When I got around to playing my answering-machine tape, there were several messages: Vicky was “just touching base”; Jake
left me a ballpark plant materials estimate for several of the changes we’d made in the garden plan. Baxter wanted me to call
him when I got a chance. The last message on the tape was in Ayesha’s deceptively lazy drawl. If I could play basketball with
anything like my old point guard team-mate buddy’s flair, I’d still be at it. She is, in an Albany league. She also owns a
mini-chain of two thriving boutiques; the oldest of her three kids enrolled at a morethan-decent engineering school last fall.
Combined, we did wonders for Pete and Janey’s success rate. Her message was a warning: “Pete’s picked the story up on the
Internet—you’d best give him a call.”

I thought about it, as I had the day of Ryan’s murder. And again rejected the idea—maybe I’d been weaned too long. Or more
likely: Pete would come down on the “get the hell out of there!” side, a position Janey would reinforce with her calm logic.

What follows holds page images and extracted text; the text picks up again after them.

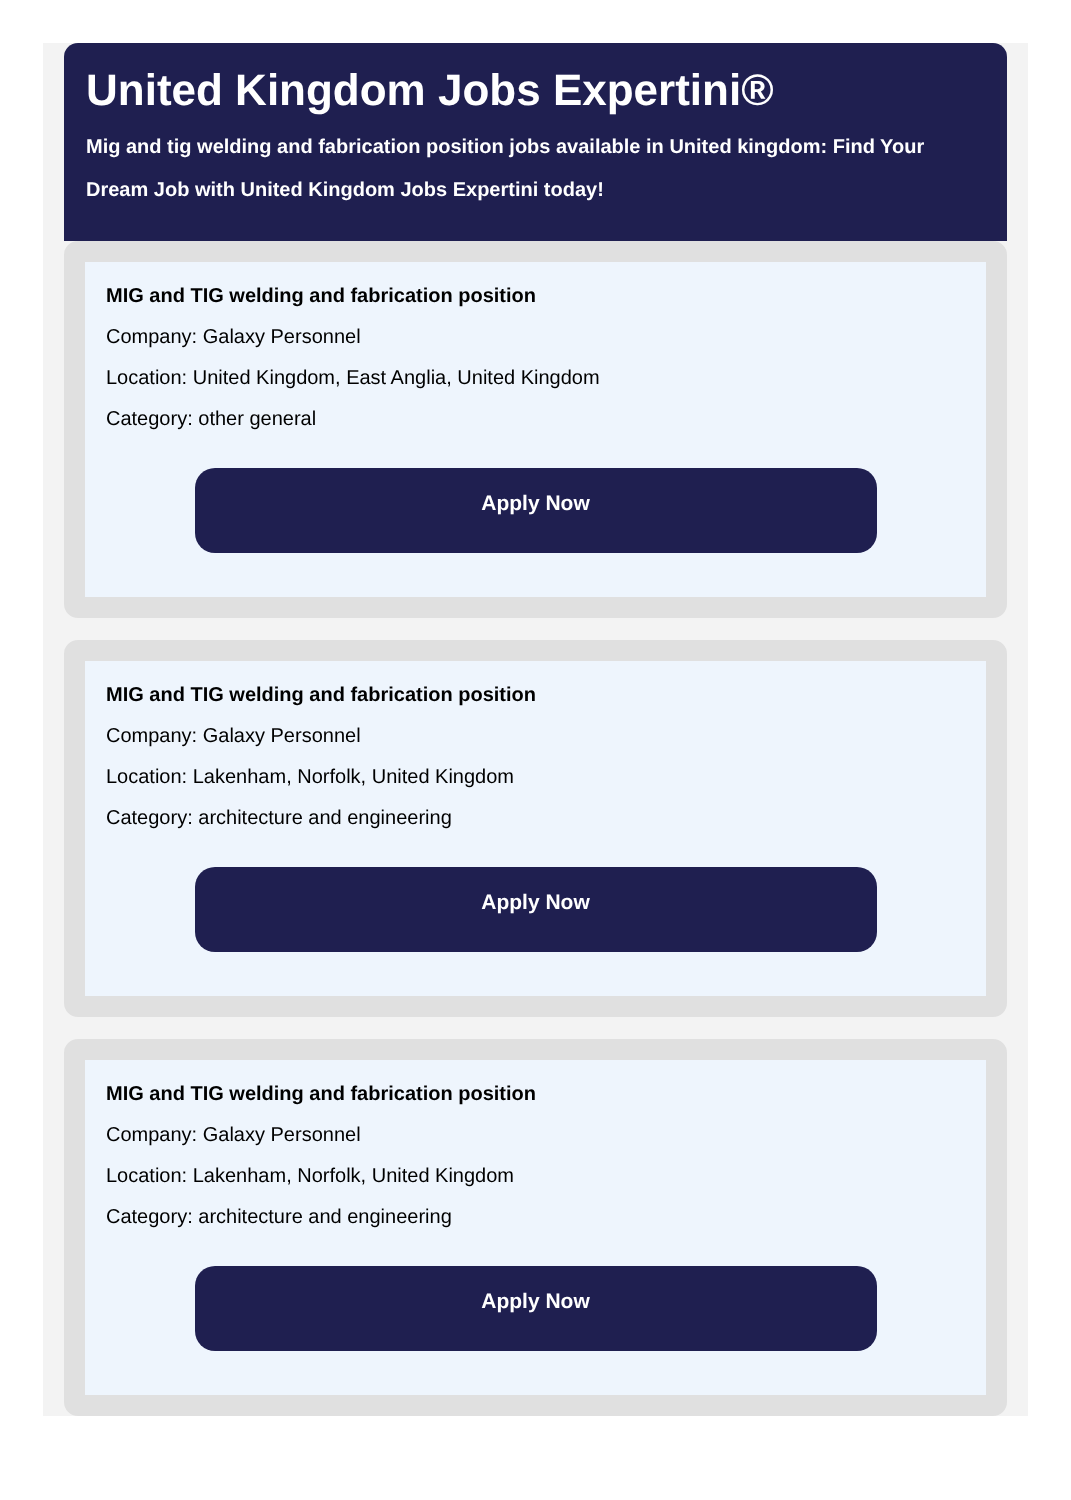United Kingdom Jobs Expertini®
Mig and tig welding and fabrication position jobs available in United kingdom: Find Your Dream Job with United Kingdom Jobs Expertini today!
MIG and TIG welding and fabrication position
Company: Galaxy Personnel
Location: United Kingdom, East Anglia, United Kingdom
Category: other general
Apply Now
MIG and TIG welding and fabrication position
Company: Galaxy Personnel
Location: Lakenham, Norfolk, United Kingdom
Category: architecture and engineering
Apply Now
MIG and TIG welding and fabrication position
Company: Galaxy Personnel
Location: Lakenham, Norfolk, United Kingdom
Category: architecture and engineering
Apply Now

Instead, I dialed Ayesha’s number and assured her everything was almost back to normal, promising to come up for lunch as
soon as I got a breather and asking her to e-mail Pete something reassuring.

“You still haven’t got yourself a new e-mail account? Girl, what’re you waiting for—somebody to give you one for Christmas?”

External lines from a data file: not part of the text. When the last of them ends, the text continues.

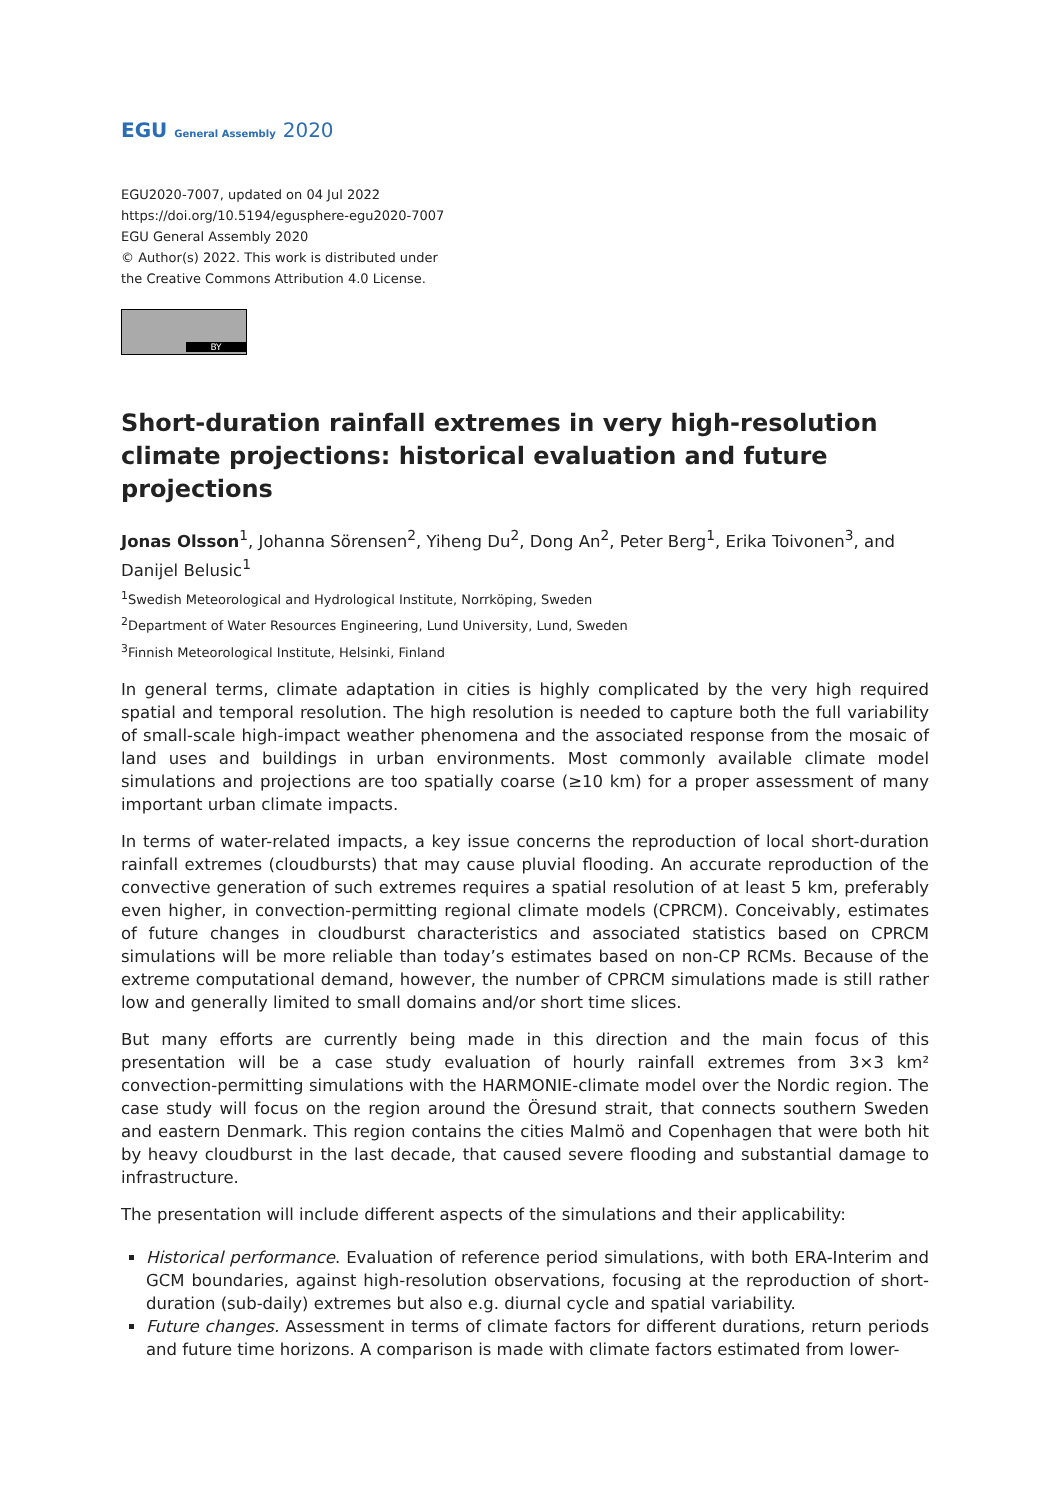EGU General Assembly 2020
EGU2020-7007, updated on 04 Jul 2022
https://doi.org/10.5194/egusphere-egu2020-7007
EGU General Assembly 2020
© Author(s) 2022. This work is distributed under
the Creative Commons Attribution 4.0 License.
BY
Short-duration rainfall extremes in very high-resolution climate projections: historical evaluation and future projections
Jonas Olsson<sup>1</sup>, Johanna Sörensen<sup>2</sup>, Yiheng Du<sup>2</sup>, Dong An<sup>2</sup>, Peter Berg<sup>1</sup>, Erika Toivonen<sup>3</sup>, and Danijel Belusic<sup>1</sup>
<sup>1</sup> Swedish Meteorological and Hydrological Institute, Norrköping, Sweden
<sup>2</sup> Department of Water Resources Engineering, Lund University, Lund, Sweden
<sup>3</sup> Finnish Meteorological Institute, Helsinki, Finland
In general terms, climate adaptation in cities is highly complicated by the very high required spatial and temporal resolution. The high resolution is needed to capture both the full variability of small-scale high-impact weather phenomena and the associated response from the mosaic of land uses and buildings in urban environments. Most commonly available climate model simulations and projections are too spatially coarse (≥10 km) for a proper assessment of many important urban climate impacts.
In terms of water-related impacts, a key issue concerns the reproduction of local short-duration rainfall extremes (cloudbursts) that may cause pluvial flooding. An accurate reproduction of the convective generation of such extremes requires a spatial resolution of at least 5 km, preferably even higher, in convection-permitting regional climate models (CPRCM). Conceivably, estimates of future changes in cloudburst characteristics and associated statistics based on CPRCM simulations will be more reliable than today’s estimates based on non-CP RCMs. Because of the extreme computational demand, however, the number of CPRCM simulations made is still rather low and generally limited to small domains and/or short time slices.
But many efforts are currently being made in this direction and the main focus of this presentation will be a case study evaluation of hourly rainfall extremes from 3×3 km² convection-permitting simulations with the HARMONIE-climate model over the Nordic region. The case study will focus on the region around the Öresund strait, that connects southern Sweden and eastern Denmark. This region contains the cities Malmö and Copenhagen that were both hit by heavy cloudburst in the last decade, that caused severe flooding and substantial damage to infrastructure.
The presentation will include different aspects of the simulations and their applicability:
Historical performance. Evaluation of reference period simulations, with both ERA-Interim and GCM boundaries, against high-resolution observations, focusing at the reproduction of short-duration (sub-daily) extremes but also e.g. diurnal cycle and spatial variability.
Future changes. Assessment in terms of climate factors for different durations, return periods and future time horizons. A comparison is made with climate factors estimated from lower-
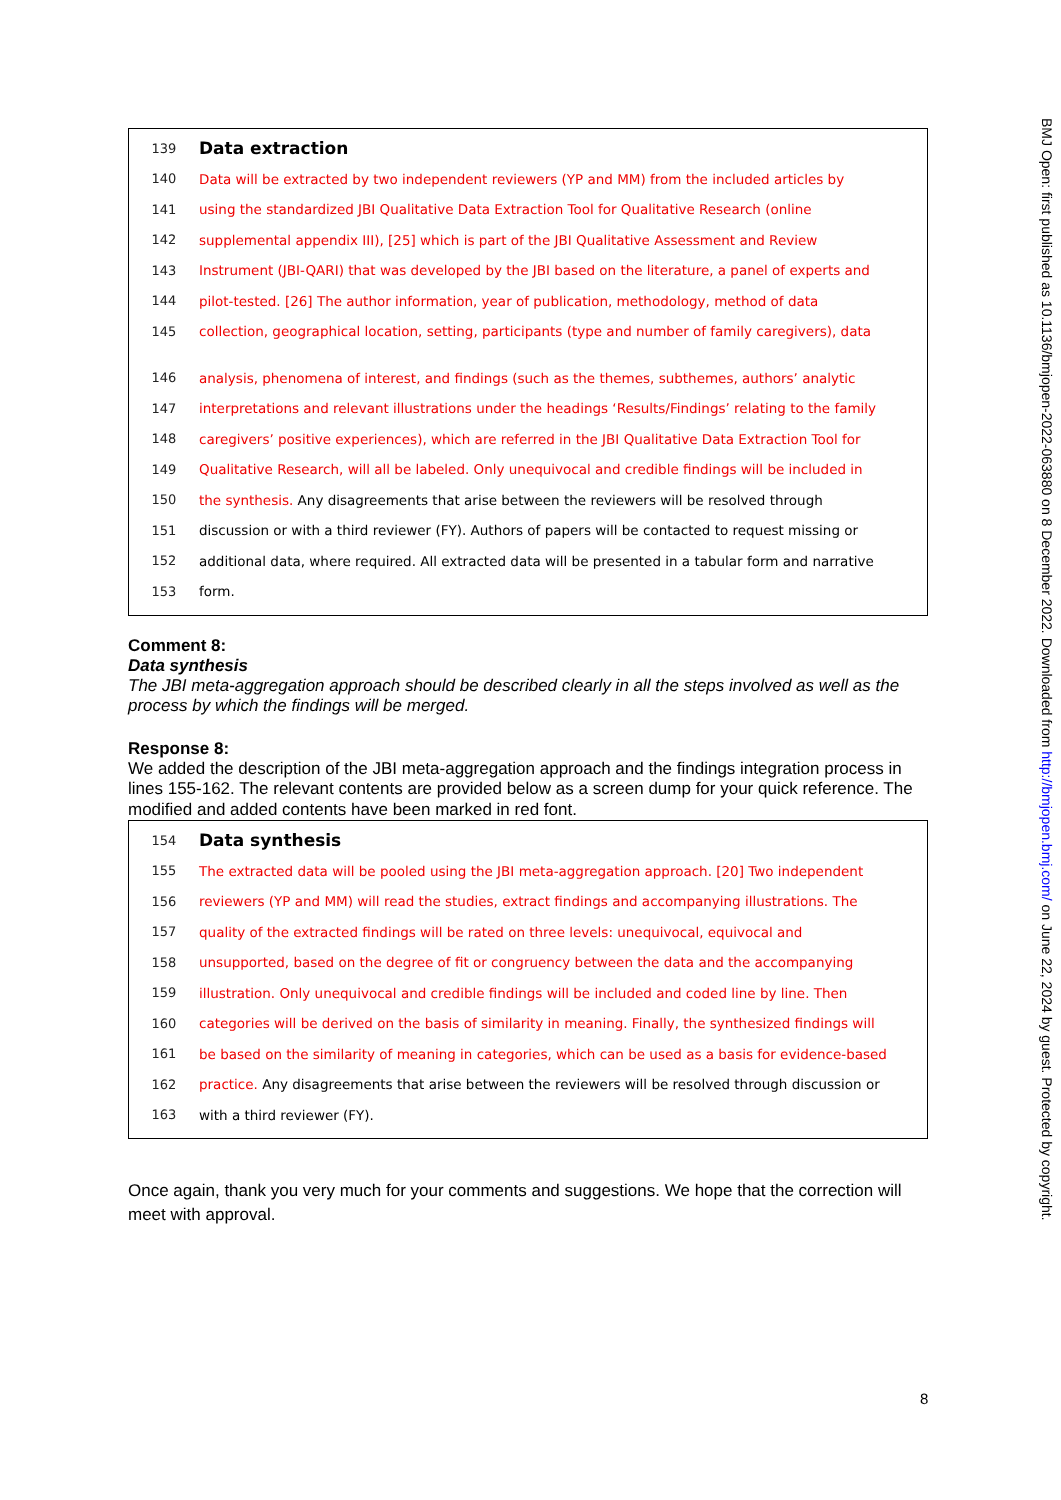139 Data extraction
140 Data will be extracted by two independent reviewers (YP and MM) from the included articles by
141 using the standardized JBI Qualitative Data Extraction Tool for Qualitative Research (online
142 supplemental appendix III), [25] which is part of the JBI Qualitative Assessment and Review
143 Instrument (JBI-QARI) that was developed by the JBI based on the literature, a panel of experts and
144 pilot-tested. [26] The author information, year of publication, methodology, method of data
145 collection, geographical location, setting, participants (type and number of family caregivers), data
146 analysis, phenomena of interest, and findings (such as the themes, subthemes, authors’ analytic
147 interpretations and relevant illustrations under the headings ‘Results/Findings’ relating to the family
148 caregivers’ positive experiences), which are referred in the JBI Qualitative Data Extraction Tool for
149 Qualitative Research, will all be labeled. Only unequivocal and credible findings will be included in
150 the synthesis. Any disagreements that arise between the reviewers will be resolved through
151 discussion or with a third reviewer (FY). Authors of papers will be contacted to request missing or
152 additional data, where required. All extracted data will be presented in a tabular form and narrative
153 form.
Comment 8:
Data synthesis
The JBI meta-aggregation approach should be described clearly in all the steps involved as well as the process by which the findings will be merged.
Response 8:
We added the description of the JBI meta-aggregation approach and the findings integration process in lines 155-162. The relevant contents are provided below as a screen dump for your quick reference. The modified and added contents have been marked in red font.
154 Data synthesis
155 The extracted data will be pooled using the JBI meta-aggregation approach. [20] Two independent
156 reviewers (YP and MM) will read the studies, extract findings and accompanying illustrations. The
157 quality of the extracted findings will be rated on three levels: unequivocal, equivocal and
158 unsupported, based on the degree of fit or congruency between the data and the accompanying
159 illustration. Only unequivocal and credible findings will be included and coded line by line. Then
160 categories will be derived on the basis of similarity in meaning. Finally, the synthesized findings will
161 be based on the similarity of meaning in categories, which can be used as a basis for evidence-based
162 practice. Any disagreements that arise between the reviewers will be resolved through discussion or
163 with a third reviewer (FY).
Once again, thank you very much for your comments and suggestions. We hope that the correction will meet with approval.
BMJ Open: first published as 10.1136/bmjopen-2022-063880 on 8 December 2022. Downloaded from http://bmjopen.bmj.com/ on June 22, 2024 by guest. Protected by copyright.
8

“I’m waiting for the image of those 572 messages that had accumulated the day before I cancelled the old address to fade away.”

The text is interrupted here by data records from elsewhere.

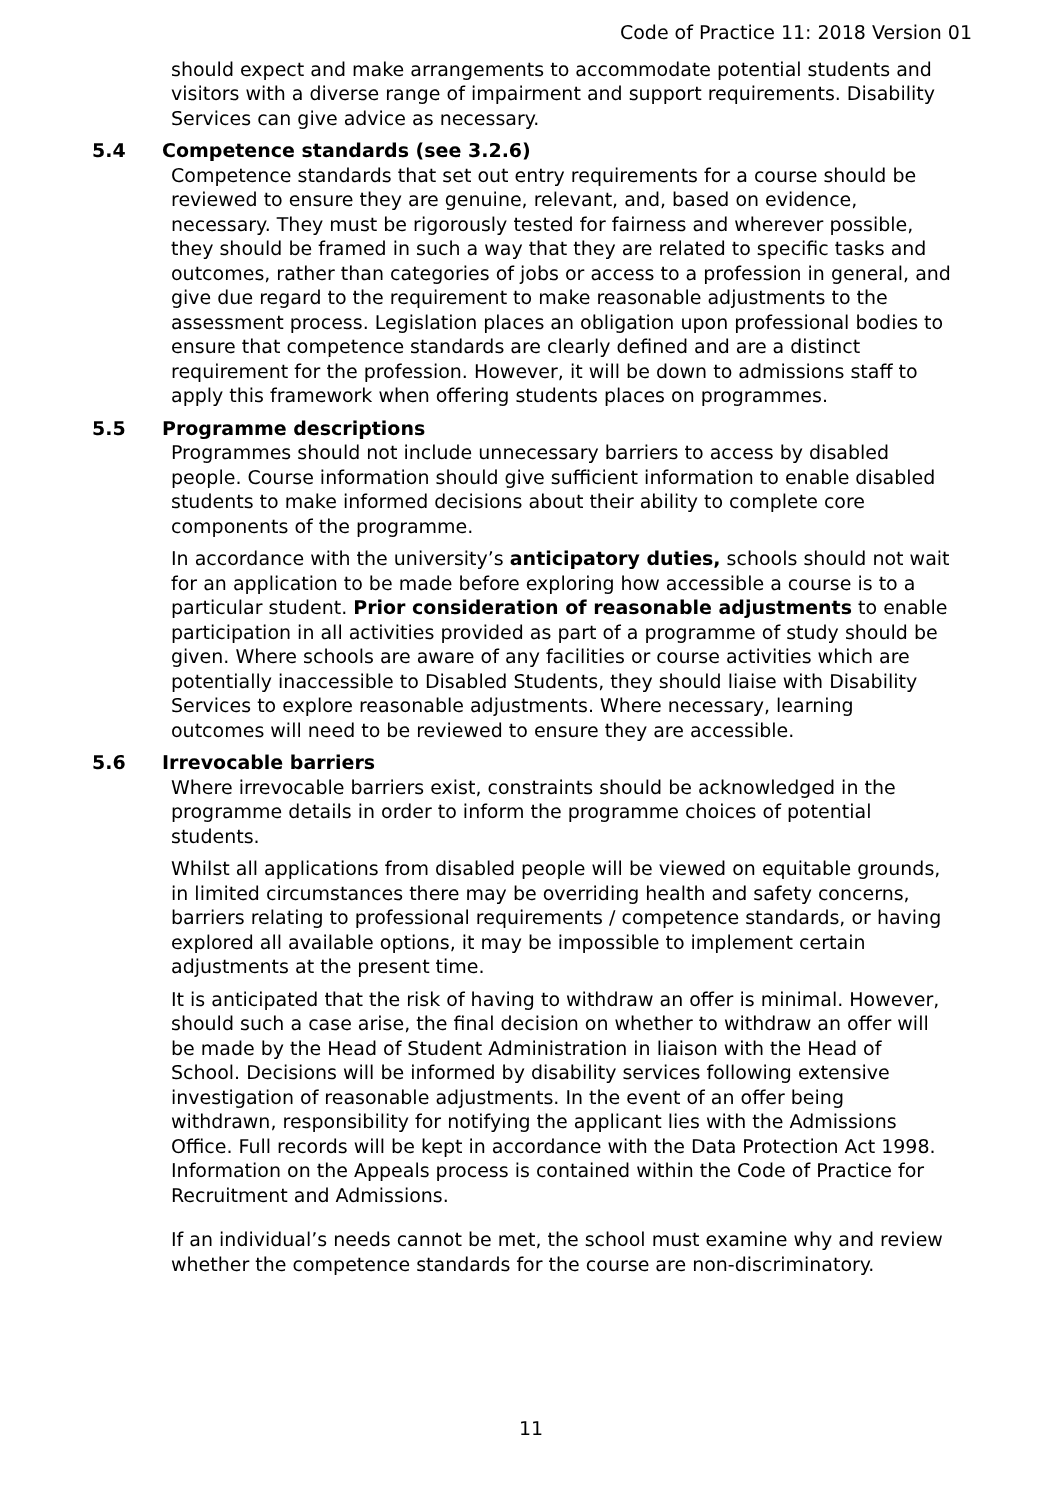Code of Practice 11: 2018 Version 01
should expect and make arrangements to accommodate potential students and visitors with a diverse range of impairment and support requirements. Disability Services can give advice as necessary.
5.4 Competence standards (see 3.2.6)
Competence standards that set out entry requirements for a course should be reviewed to ensure they are genuine, relevant, and, based on evidence, necessary. They must be rigorously tested for fairness and wherever possible, they should be framed in such a way that they are related to specific tasks and outcomes, rather than categories of jobs or access to a profession in general, and give due regard to the requirement to make reasonable adjustments to the assessment process. Legislation places an obligation upon professional bodies to ensure that competence standards are clearly defined and are a distinct requirement for the profession. However, it will be down to admissions staff to apply this framework when offering students places on programmes.
5.5 Programme descriptions
Programmes should not include unnecessary barriers to access by disabled people. Course information should give sufficient information to enable disabled students to make informed decisions about their ability to complete core components of the programme.
In accordance with the university’s anticipatory duties, schools should not wait for an application to be made before exploring how accessible a course is to a particular student. Prior consideration of reasonable adjustments to enable participation in all activities provided as part of a programme of study should be given. Where schools are aware of any facilities or course activities which are potentially inaccessible to Disabled Students, they should liaise with Disability Services to explore reasonable adjustments. Where necessary, learning outcomes will need to be reviewed to ensure they are accessible.
5.6 Irrevocable barriers
Where irrevocable barriers exist, constraints should be acknowledged in the programme details in order to inform the programme choices of potential students.
Whilst all applications from disabled people will be viewed on equitable grounds, in limited circumstances there may be overriding health and safety concerns, barriers relating to professional requirements / competence standards, or having explored all available options, it may be impossible to implement certain adjustments at the present time.
It is anticipated that the risk of having to withdraw an offer is minimal. However, should such a case arise, the final decision on whether to withdraw an offer will be made by the Head of Student Administration in liaison with the Head of School. Decisions will be informed by disability services following extensive investigation of reasonable adjustments. In the event of an offer being withdrawn, responsibility for notifying the applicant lies with the Admissions Office. Full records will be kept in accordance with the Data Protection Act 1998. Information on the Appeals process is contained within the Code of Practice for Recruitment and Admissions.
If an individual’s needs cannot be met, the school must examine why and review whether the competence standards for the course are non-discriminatory.
11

“You’re not supposed to give it out to everybody under the sun, you know.”

“I do now.”

“Anyhow, you could pick up the phone and call Pete. You’ve got their cell phone number, don’t you?”

“Yeah, but—”

“Not quite ready for the third degree, huh?”

“I guess. You know Pete.”

“Okay, I’ll help you out this one time. You make the headlines again, though, you’re on your own.”

“Deal.”

Vicky got the day’s good and bad news both. She thought I shouldn’t take the Clete business to heart. All the waitressing
she’s done, that sort of outburst has long since ceased to faze her. Assholes will be assholes. Jake didn’t expect a callback,
and whatever Baxter wanted, I’d had enough of the whole Ryan Jessup–Hudson Heights–Etlingers’ syndrome to give it a rest the
remainder of the evening.

At quarter after ten the phone summoned me back. “Aunt Val? Are you okay?” Alex’s voice is different on the phone: higher,
reedier. Not what you’d expect from the fierce creature he is.

“Yeah, I’m fine, hon.”

“So why didn’t you call?”

I’d flat forgotten to the night before at Mariah’s; I’d also forgotten the “if not Monday then Tuesday” provision in our arrangement.
The mood I was in I’d have ignored it anyhow. It is Vicky’s policy to be honest with the kids. I have not always succeeded
in implementing that, and it didn’t seem a good idea to go whole hog then. “Alex, are you calling from the camp store?”

“Where else?”

“Okay, so hang up and I’ll dial you back. There’s no point wasting your money.”

“I’ve got enough quarters.” From his tone, I could visualize the dug-in posture.

“Right. Alex, I feel awful about not calling last night. I had to go out. And tonight I just plain forgot. There’s this new
garden I’m trying to get a contract on, and—”

“Yeah.” And me and Galen don’t really matter, he must be thinking. Would I ever get it right with this kid?

“So how are things going up there? Are you guys having fun?”

“I guess. We just sort of thought you’d call. Galen was crying.”

“Tell him I’m sorry and I owe him a big one. Is he there now?”